▶ _Action item_:
Please transcribe exactly, and only, the lines of the data below between the line holding "Exel Composites Financial" and the line holding "Change in Exel", inclusive.

▶ _Extracted page text data_:
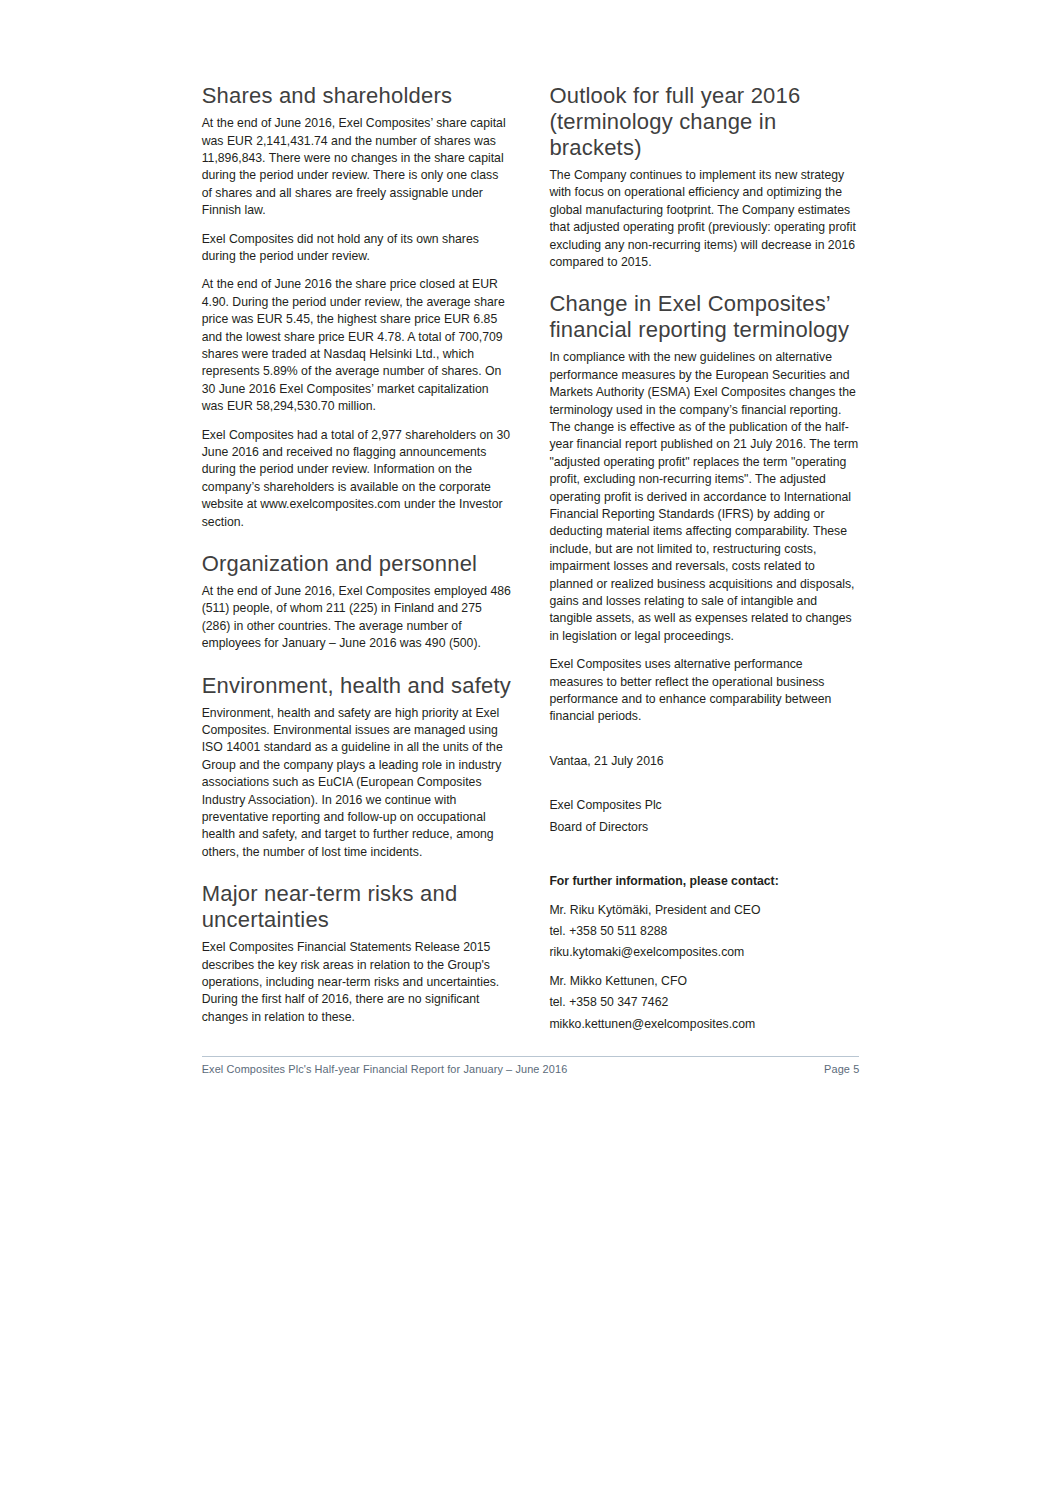Shares and shareholders
At the end of June 2016, Exel Composites’ share capital was EUR 2,141,431.74 and the number of shares was 11,896,843. There were no changes in the share capital during the period under review. There is only one class of shares and all shares are freely assignable under Finnish law.
Exel Composites did not hold any of its own shares during the period under review.
At the end of June 2016 the share price closed at EUR 4.90. During the period under review, the average share price was EUR 5.45, the highest share price EUR 6.85 and the lowest share price EUR 4.78. A total of 700,709 shares were traded at Nasdaq Helsinki Ltd., which represents 5.89% of the average number of shares. On 30 June 2016 Exel Composites’ market capitalization was EUR 58,294,530.70 million.
Exel Composites had a total of 2,977 shareholders on 30 June 2016 and received no flagging announcements during the period under review. Information on the company’s shareholders is available on the corporate website at www.exelcomposites.com under the Investor section.
Organization and personnel
At the end of June 2016, Exel Composites employed 486 (511) people, of whom 211 (225) in Finland and 275 (286) in other countries. The average number of employees for January – June 2016 was 490 (500).
Environment, health and safety
Environment, health and safety are high priority at Exel Composites. Environmental issues are managed using ISO 14001 standard as a guideline in all the units of the Group and the company plays a leading role in industry associations such as EuCIA (European Composites Industry Association). In 2016 we continue with preventative reporting and follow-up on occupational health and safety, and target to further reduce, among others, the number of lost time incidents.
Major near-term risks and uncertainties
Exel Composites Financial Statements Release 2015 describes the key risk areas in relation to the Group's operations, including near-term risks and uncertainties. During the first half of 2016, there are no significant changes in relation to these.
Outlook for full year 2016 (terminology change in brackets)
The Company continues to implement its new strategy with focus on operational efficiency and optimizing the global manufacturing footprint. The Company estimates that adjusted operating profit (previously: operating profit excluding any non-recurring items) will decrease in 2016 compared to 2015.
Change in Exel Composites’ financial reporting terminology
In compliance with the new guidelines on alternative performance measures by the European Securities and Markets Authority (ESMA) Exel Composites changes the terminology used in the company’s financial reporting. The change is effective as of the publication of the half-year financial report published on 21 July 2016. The term "adjusted operating profit" replaces the term "operating profit, excluding non-recurring items". The adjusted operating profit is derived in accordance to International Financial Reporting Standards (IFRS) by adding or deducting material items affecting comparability. These include, but are not limited to, restructuring costs, impairment losses and reversals, costs related to planned or realized business acquisitions and disposals, gains and losses relating to sale of intangible and tangible assets, as well as expenses related to changes in legislation or legal proceedings.
Exel Composites uses alternative performance measures to better reflect the operational business performance and to enhance comparability between financial periods.
Vantaa, 21 July 2016
Exel Composites Plc
Board of Directors
For further information, please contact:
Mr. Riku Kytömäki, President and CEO
tel. +358 50 511 8288
riku.kytomaki@exelcomposites.com
Mr. Mikko Kettunen, CFO
tel. +358 50 347 7462
mikko.kettunen@exelcomposites.com
Exel Composites Plc's Half-year Financial Report for January – June 2016
Page 5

▶ _Exercise output_:
Exel Composites Financial Statements Release 2015 describes the key risk areas in relation to the Group's operations, including near-term risks and uncertainties. During the first half of 2016, there are no significant changes in relation to these.
Outlook for full year 2016 (terminology change in brackets)
The Company continues to implement its new strategy with focus on operational efficiency and optimizing the global manufacturing footprint. The Company estimates that adjusted operating profit (previously: operating profit excluding any non-recurring items) will decrease in 2016 compared to 2015.
Change in Exel Composites’ financial reporting terminology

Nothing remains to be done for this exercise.